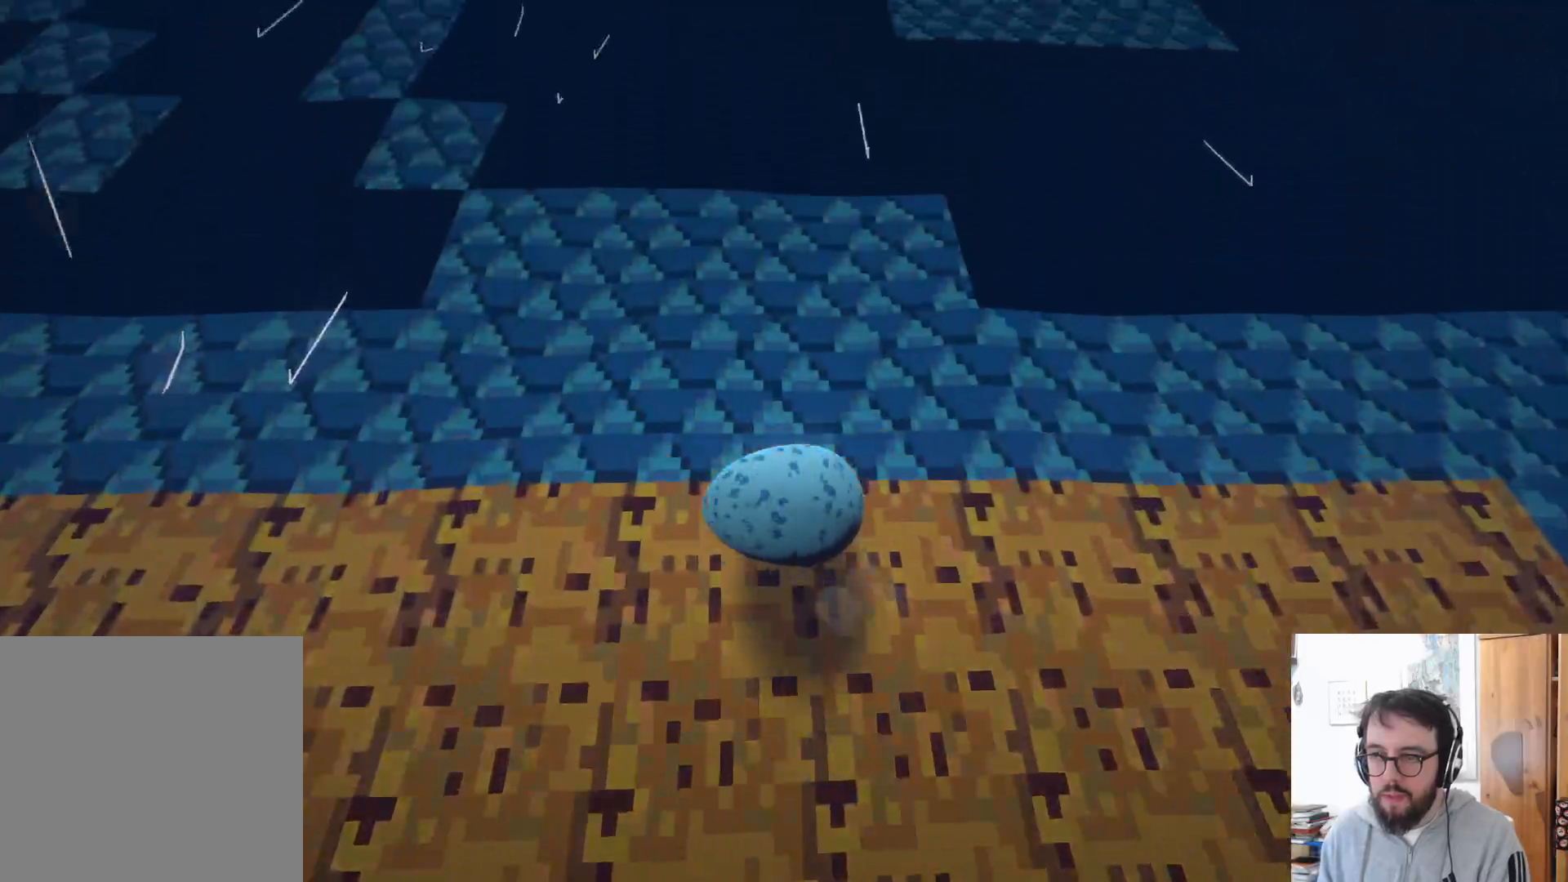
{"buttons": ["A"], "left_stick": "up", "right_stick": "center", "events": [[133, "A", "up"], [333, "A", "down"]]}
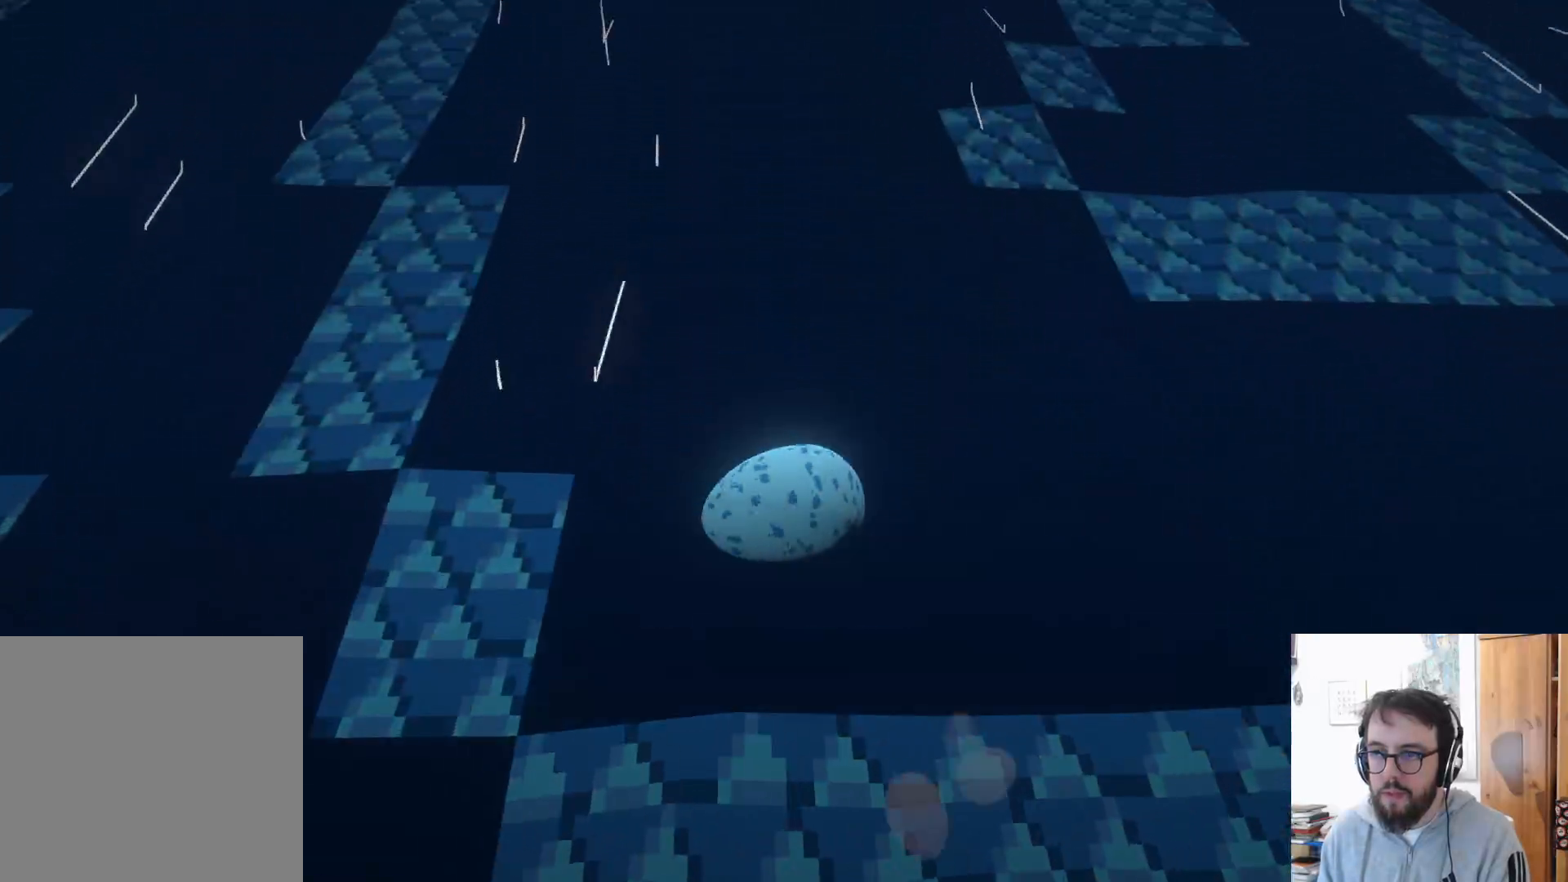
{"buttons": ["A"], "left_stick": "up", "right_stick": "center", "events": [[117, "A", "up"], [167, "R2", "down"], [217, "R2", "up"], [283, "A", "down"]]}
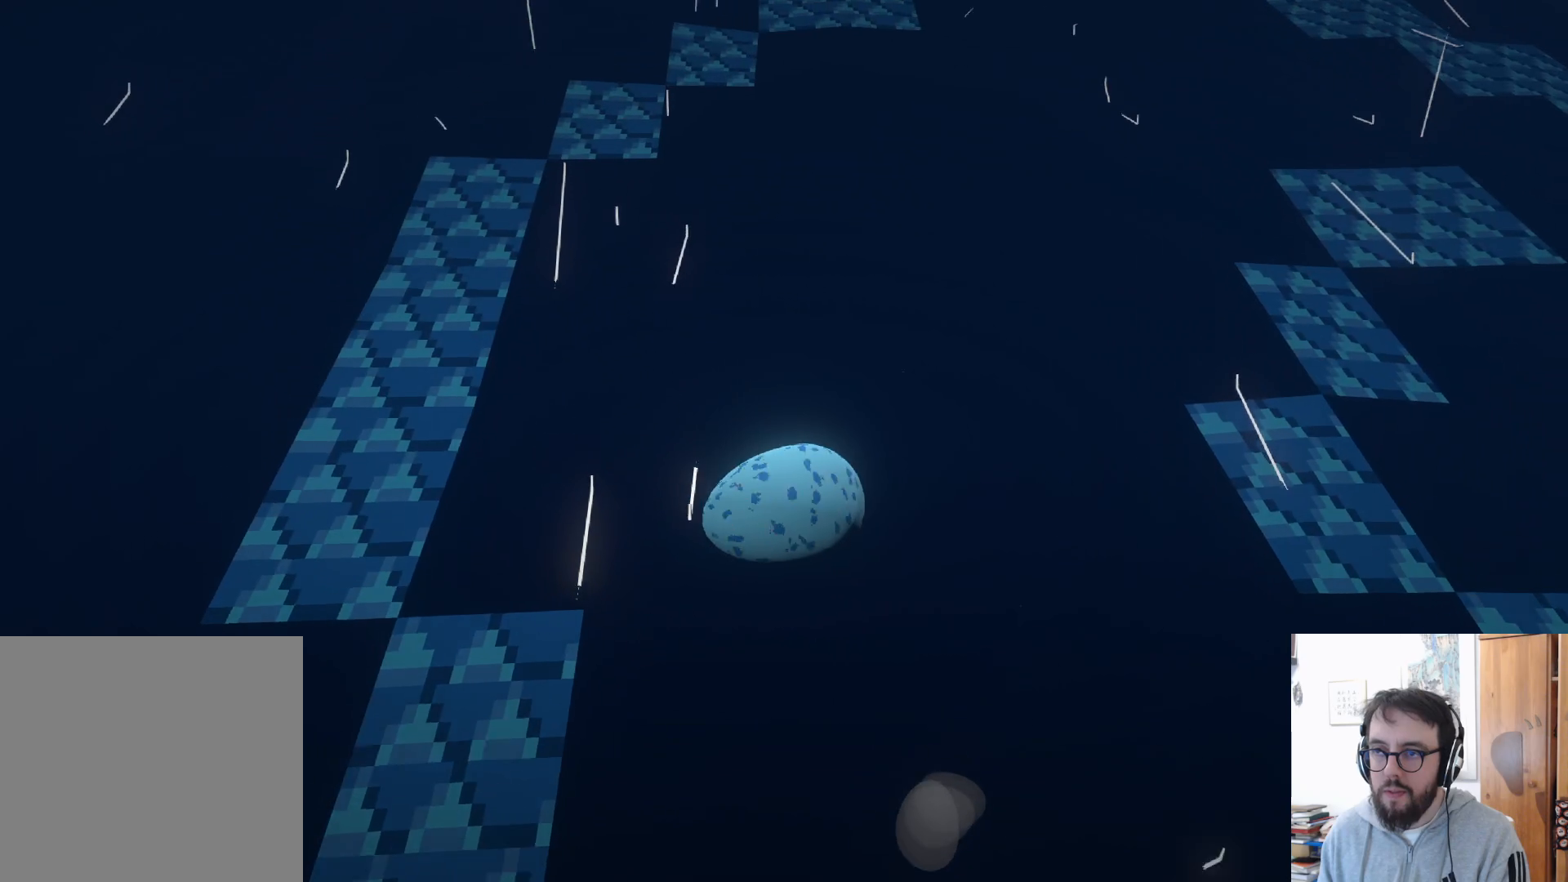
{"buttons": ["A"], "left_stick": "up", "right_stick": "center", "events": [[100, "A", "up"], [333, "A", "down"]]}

• _What you will do_
Transcribe the preceding listing in its entirety and with exact wording, leaving out pictures.

• _Response to this task_
{"buttons": ["A"], "left_stick": "up", "right_stick": "center", "events": [[133, "A", "up"], [333, "A", "down"]]}
{"buttons": ["A"], "left_stick": "up", "right_stick": "center", "events": [[117, "A", "up"], [167, "R2", "down"], [217, "R2", "up"], [283, "A", "down"]]}
{"buttons": ["A"], "left_stick": "up", "right_stick": "center", "events": [[100, "A", "up"], [333, "A", "down"]]}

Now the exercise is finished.